Imagine a world without art – what would it be like? No music, no painting, no dance, no theater or film – no statues, no jewelry – no poetry. In short, no beauty, no fun, no inspiration. A prison. Grey, cold, empty thoughtless, emotionless – apathy.
I wonder all the time, why my classes do not fill up to the brim!? The art of belly dance – like all dance (and art), brings so much to the lives of the people who study and perform it. Exercise, expression, camaraderie with other women or men who share the same love, an understanding and appreciation of music and culture, self-discipline, inspiration, becoming who you are - not being like everyone else.
And, for audiences art brings inspiration and catharsis, thought-provoking, feeling- provoking suspension from the daily grind. Visions of a better life and world; improved imagination and better solutions to problems. Art is a win-win activity for everyone - yet it is not valued by society for anything beyond the amusement and fun it offers to people. Or worse, a form of investment for collector's. Indeed, according to Maslow's hierarchy of needs, art is an essential element in the evolution of human development - to becoming self-actualized.
Being an artist is living in an upside-down hierarchy of needs. We live at the bottom Mazlow’s hierarchy of needs, doomed to the never-ending struggle of acquiring fundamental survival requirements – food, shelter and clothing – while, at the same time, being actualized, loved, and filled with self-esteem. It's unside-down!
For those who are not familiar with Maslow’s Hierarchy of needs, here it is from Wikipedia:
[Maslow's hierarchy of needs is a theory in psychology proposed by Abraham Maslow in his 1943 paper "A Theory of Human Motivation" in Psychological Review.
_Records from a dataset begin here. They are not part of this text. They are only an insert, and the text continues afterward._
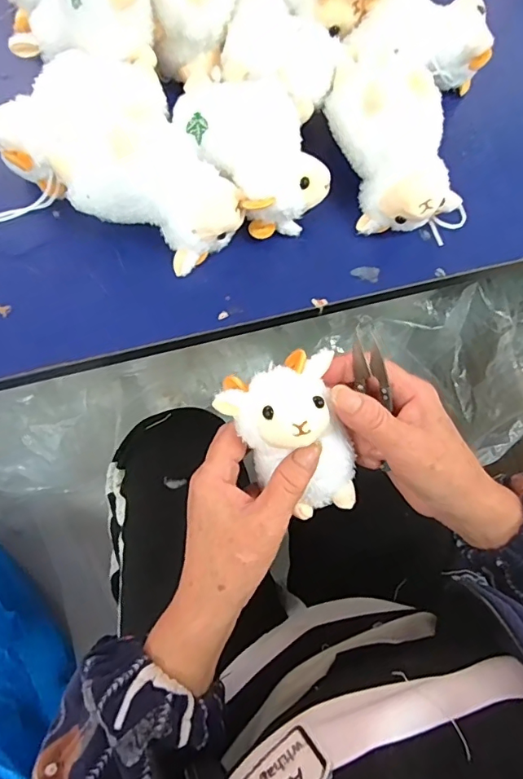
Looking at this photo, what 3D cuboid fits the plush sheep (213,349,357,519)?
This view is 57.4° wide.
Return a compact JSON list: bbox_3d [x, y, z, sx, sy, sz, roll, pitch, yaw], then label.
[{"bbox_3d":[0.026,0.031,0.304,0.076,0.095,0.068,-25,45,-2],"label":"plush sheep"}]

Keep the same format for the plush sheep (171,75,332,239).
[{"bbox_3d":[-0.007,-0.168,0.344,0.075,0.054,0.120,-32,76,-11],"label":"plush sheep"}]

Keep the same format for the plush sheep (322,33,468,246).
[{"bbox_3d":[0.091,-0.182,0.340,0.080,0.079,0.141,-24,74,-9],"label":"plush sheep"}]

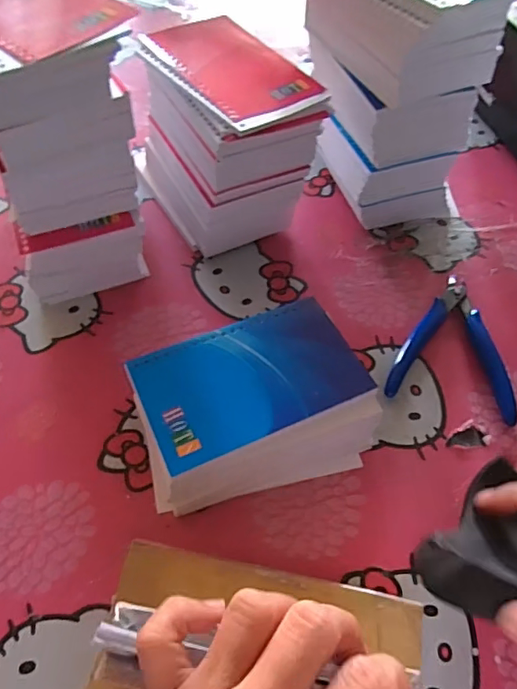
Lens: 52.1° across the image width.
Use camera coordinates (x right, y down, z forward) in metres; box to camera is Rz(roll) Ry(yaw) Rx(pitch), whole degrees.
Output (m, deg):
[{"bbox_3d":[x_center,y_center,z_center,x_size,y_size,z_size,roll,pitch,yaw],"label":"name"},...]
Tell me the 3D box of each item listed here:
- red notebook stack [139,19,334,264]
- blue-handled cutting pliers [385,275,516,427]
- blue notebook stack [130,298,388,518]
[{"bbox_3d":[-0.029,-0.162,0.427,0.107,0.119,0.142,-27,60,-18],"label":"red notebook stack"},{"bbox_3d":[0.144,-0.003,0.388,0.084,0.010,0.116,13,56,8],"label":"blue-handled cutting pliers"},{"bbox_3d":[-0.003,0.039,0.331,0.136,0.049,0.099,-19,58,-14],"label":"blue notebook stack"}]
Maslow subsequently extended the idea to include his observations of humans' innate curiosity. His theories parallel many other theories of human developmental psychology, some of which focus on describing the stages of growth in humans. He then decided to create a classification system which reflected the universal needs of society as its base and then proceeding to more acquired emotions. Maslow's hierarchy of needs is used to study how humans intrinsically partake in behavioral motivation. Maslow used the terms "physiological", "safety", "belonging and love", "social needs" or "esteem", and "self-actualization" to describe the pattern through which human motivations generally move. This means that in order for motivation to occur at the next level, each level must be satisfied within the individual themselves. Furthermore, this theory is a key foundation in understanding how drive and motivation are correlated when discussing human behavior. Each of these individual levels contains a certain amount of internal sensation that must be met in order for an individual to complete their hierarchy. The goal in Maslow's theory is to attain the fifth level or stage: self-actualization.]
Like religious figures and teachers, we artists achieve self-actualization through our art/work. We are loved and we love deeply – subjectively and objectively, and we have tremendous self-esteem. Like spiritual/religious leaders, teachers, we feed the minds and souls of people – as much or more than the bodies and this puts us in a category of “non-essential” to survival. We usually depend on hand-outs and donations. We are the non-profit sector of societies.
This (paraphrased) saying speaks loudly to the upside-down placement that education, art and spirituality have in our society:
It will be a great day when our schools (spiritual leaders and artists), get all the money they need and the Air Force has to hold a bake sale to buy a bomber.
I think utopia will be a time and place where there is balance and harmony in the world, and from this there will be prosperity for all. It starts with giving value to all parts of life and living – not just to the acquisition of food, shelter, possessions and military might,but to the environmental as well as intellectual, spiritual and artistic life. These are just as important to our survival as food and shelter, clothes and toys.